EXERCISE DESCRIPTION ->
Rewrite the lines of the material from the one containing "pose: elev=273.4 azim=243.4" through the end of the material, both included, with "Dot at" replaced by "Point at" and everything else unchanged. Leave the pictures out of your answer.

Dataset items:
■ ■ ■

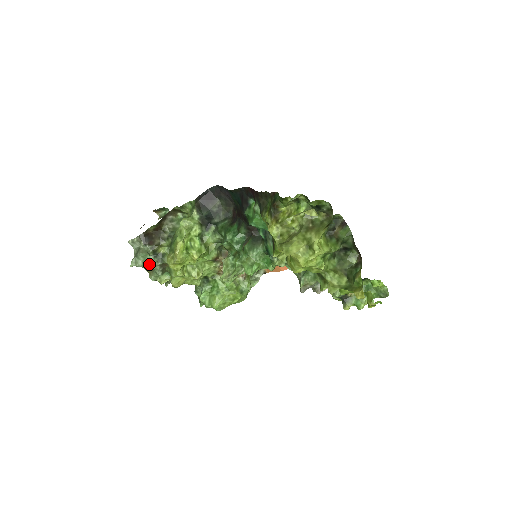
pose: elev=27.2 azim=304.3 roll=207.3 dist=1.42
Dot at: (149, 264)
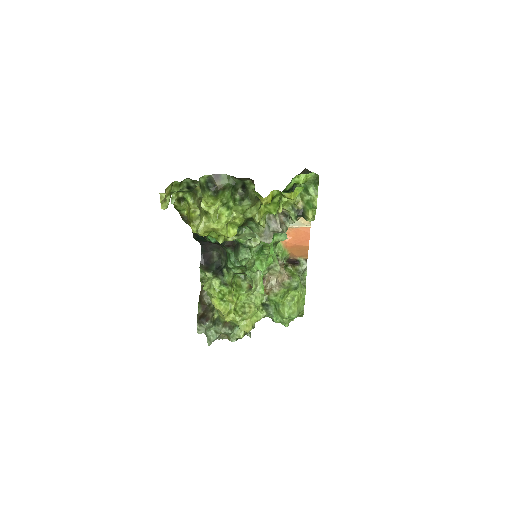
Dot at: (218, 333)
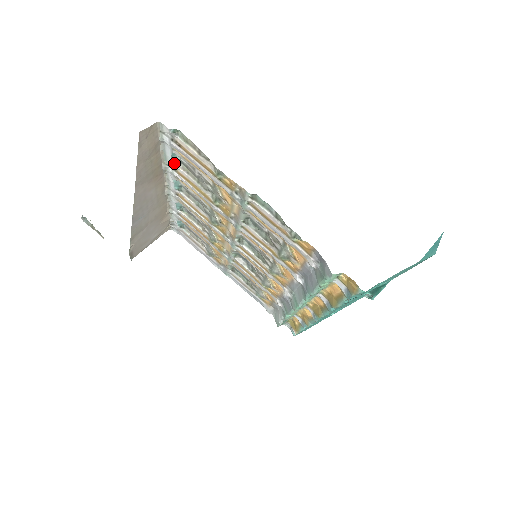
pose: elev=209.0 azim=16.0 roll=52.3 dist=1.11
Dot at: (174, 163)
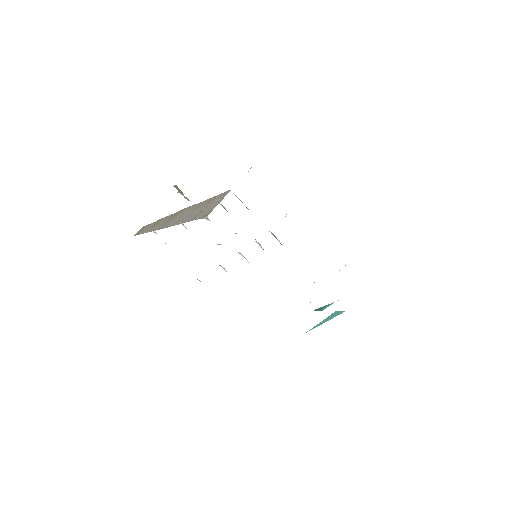
Dot at: occluded
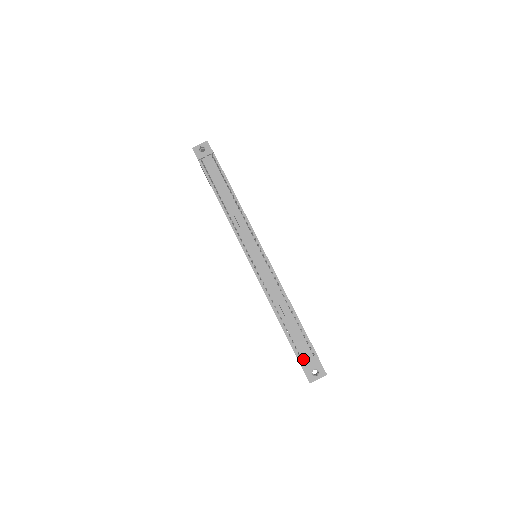
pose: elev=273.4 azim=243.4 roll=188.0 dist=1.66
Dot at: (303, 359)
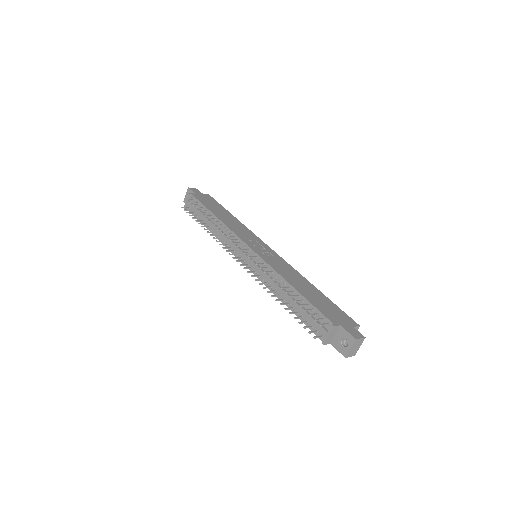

■ ■ ■

RESPONSE ->
pose: elev=273.4 azim=243.4 roll=188.0 dist=1.66
Point at: (303, 359)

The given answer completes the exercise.